HP, Procter & Gamble join companies pledge to cut emissions
BERLIN (AP) — Computer-maker HP, consumer goods business Procter & Gamble and coffee capsule company Nespresso have joined a corporate pledge to sharply cut their greenhouse gas emissions over nearly two decades. The Climate Pledge is a grouping of companies and organizations spearheaded by Amazon. It said Monday that it has signed up 86 new members for its voluntary measures. The group said it now has 201 members with global annual revenues of more than $1.8 trillion. The group’s members are encouraged to eliminate as many emissions as possible. Those that can’t be avoided need to be completely offset in the next two decades. That means paying for measures to ensure as many emissions are absorbed by then as the companies continue to emit.
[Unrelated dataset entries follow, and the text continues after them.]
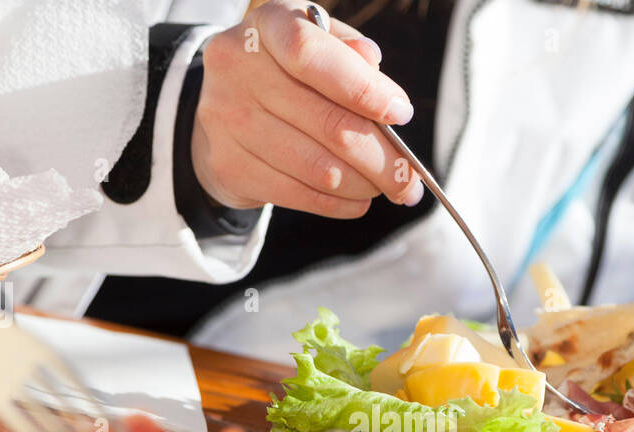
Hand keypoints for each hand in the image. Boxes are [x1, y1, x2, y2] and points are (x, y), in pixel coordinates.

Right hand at [192, 0, 422, 218]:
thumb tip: (381, 77)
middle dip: (382, 158)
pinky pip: (299, 195)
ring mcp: (227, 120)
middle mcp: (237, 68)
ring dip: (364, 185)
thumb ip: (349, 56)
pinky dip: (338, 204)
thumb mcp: (318, 45)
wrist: (224, 109)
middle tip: (410, 178)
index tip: (400, 114)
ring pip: (318, 168)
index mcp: (267, 25)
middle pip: (327, 124)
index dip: (363, 89)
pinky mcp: (229, 166)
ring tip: (384, 187)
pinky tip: (356, 200)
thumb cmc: (287, 72)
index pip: (312, 55)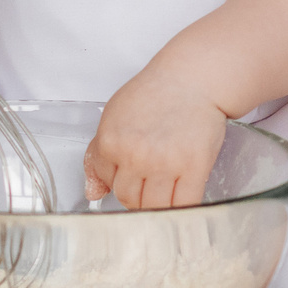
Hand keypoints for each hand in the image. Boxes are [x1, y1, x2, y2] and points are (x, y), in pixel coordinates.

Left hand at [85, 69, 227, 208]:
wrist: (192, 79)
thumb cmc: (155, 94)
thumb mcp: (114, 117)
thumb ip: (98, 156)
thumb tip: (93, 192)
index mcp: (111, 142)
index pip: (107, 183)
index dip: (120, 181)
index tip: (132, 175)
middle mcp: (135, 155)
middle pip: (128, 200)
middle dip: (138, 195)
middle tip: (150, 180)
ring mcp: (165, 164)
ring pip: (153, 207)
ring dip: (159, 204)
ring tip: (166, 187)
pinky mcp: (194, 168)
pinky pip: (184, 205)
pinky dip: (183, 208)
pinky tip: (183, 195)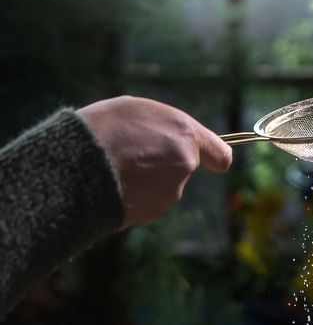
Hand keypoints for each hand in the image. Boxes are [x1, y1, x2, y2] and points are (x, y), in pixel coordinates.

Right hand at [77, 96, 232, 227]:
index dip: (213, 157)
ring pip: (163, 186)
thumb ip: (167, 129)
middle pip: (183, 168)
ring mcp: (169, 193)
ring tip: (117, 165)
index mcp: (186, 136)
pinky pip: (147, 202)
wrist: (79, 164)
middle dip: (164, 162)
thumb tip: (174, 143)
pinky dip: (135, 195)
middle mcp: (185, 166)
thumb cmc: (105, 128)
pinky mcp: (152, 213)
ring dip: (147, 179)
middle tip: (134, 150)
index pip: (221, 156)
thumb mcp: (138, 110)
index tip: (206, 158)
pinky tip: (114, 183)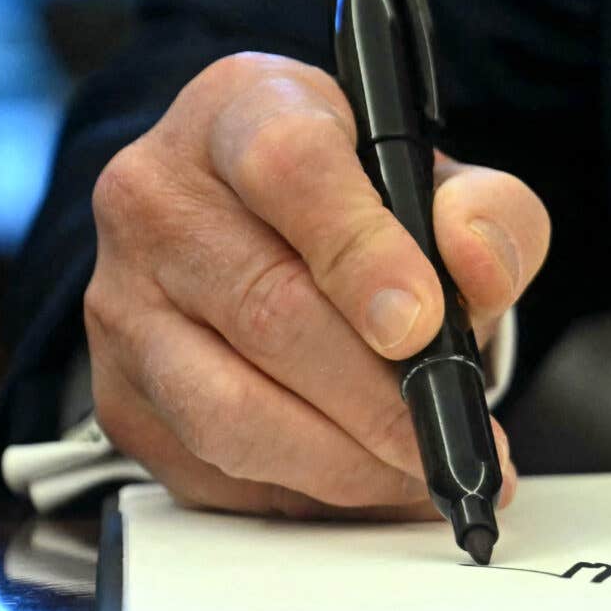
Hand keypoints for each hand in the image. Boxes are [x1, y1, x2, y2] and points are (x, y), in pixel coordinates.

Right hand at [84, 52, 550, 515]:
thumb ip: (486, 214)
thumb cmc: (355, 210)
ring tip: (424, 471)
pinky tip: (373, 485)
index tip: (424, 323)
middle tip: (455, 435)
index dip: (361, 252)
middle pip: (268, 311)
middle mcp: (156, 200)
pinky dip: (312, 497)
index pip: (288, 167)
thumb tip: (477, 267)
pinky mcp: (124, 400)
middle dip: (380, 397)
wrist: (266, 241)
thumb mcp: (440, 186)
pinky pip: (218, 473)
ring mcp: (124, 306)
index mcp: (238, 114)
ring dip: (348, 462)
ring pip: (232, 411)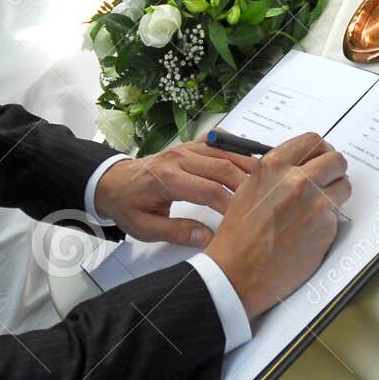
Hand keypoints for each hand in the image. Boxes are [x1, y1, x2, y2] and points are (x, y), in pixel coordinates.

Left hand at [93, 139, 256, 244]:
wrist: (113, 181)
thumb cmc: (128, 205)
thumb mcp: (144, 228)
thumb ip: (176, 232)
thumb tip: (208, 238)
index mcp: (166, 179)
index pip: (208, 190)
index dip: (230, 206)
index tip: (244, 221)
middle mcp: (179, 158)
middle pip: (223, 167)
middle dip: (246, 187)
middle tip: (263, 203)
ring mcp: (186, 148)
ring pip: (226, 152)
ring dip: (247, 168)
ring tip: (265, 185)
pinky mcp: (191, 144)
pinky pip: (220, 142)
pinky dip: (237, 151)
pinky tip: (250, 165)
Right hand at [205, 132, 349, 318]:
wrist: (238, 272)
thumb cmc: (238, 234)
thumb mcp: (249, 188)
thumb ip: (277, 172)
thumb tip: (301, 164)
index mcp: (274, 165)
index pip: (313, 141)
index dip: (321, 150)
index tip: (321, 157)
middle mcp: (297, 180)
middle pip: (336, 159)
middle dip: (335, 169)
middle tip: (328, 179)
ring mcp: (315, 203)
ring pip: (344, 186)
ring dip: (336, 194)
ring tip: (317, 208)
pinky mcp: (327, 227)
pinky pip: (338, 214)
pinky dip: (328, 220)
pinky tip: (308, 231)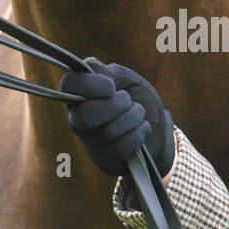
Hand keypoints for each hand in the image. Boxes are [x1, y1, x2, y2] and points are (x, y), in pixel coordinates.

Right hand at [60, 58, 175, 176]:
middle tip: (128, 100)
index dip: (91, 85)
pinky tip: (142, 130)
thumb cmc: (139, 98)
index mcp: (80, 93)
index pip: (69, 85)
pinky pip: (118, 150)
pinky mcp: (104, 160)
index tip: (111, 87)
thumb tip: (88, 68)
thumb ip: (108, 73)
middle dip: (115, 106)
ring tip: (140, 113)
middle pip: (84, 116)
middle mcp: (78, 118)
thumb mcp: (127, 79)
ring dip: (132, 118)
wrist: (159, 127)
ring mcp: (89, 141)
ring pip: (106, 133)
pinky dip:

France seeks European support after submarine deal surprise
PARIS (AP) — France canceled meetings with British and Australian officials and is trying to rally EU allies behind its push for more European sovereignty. France is still reeling after being humiliated by major Pacific defense pact orchestrated by the U.S., Australia and Britain. Australia and Britain insisted Monday that the diplomatic crisis wouldn’t affect longer-term relations with France. The defense pact involved a submarine deal that sank a rival French submarine contract. France recalled its ambassadors to the U.S. and Australia over the deal, and its anger isn’t subsiding. France’s foreign minister is meeting Monday with EU counterparts and giving a news conference in New York.
The S&P 500 fell 75.26 points, or 1.7%, to 4,357.73. The Dow Jones Industrial Average lost 614.41 points, or 1.8%, to 33,970.47. The Nasdaq dropped 330.06 points, or 2.2%, to 14,713.90. The Russell 2000 index of smaller companies fell 54.67 points, or 2.4%, to 2,182.20.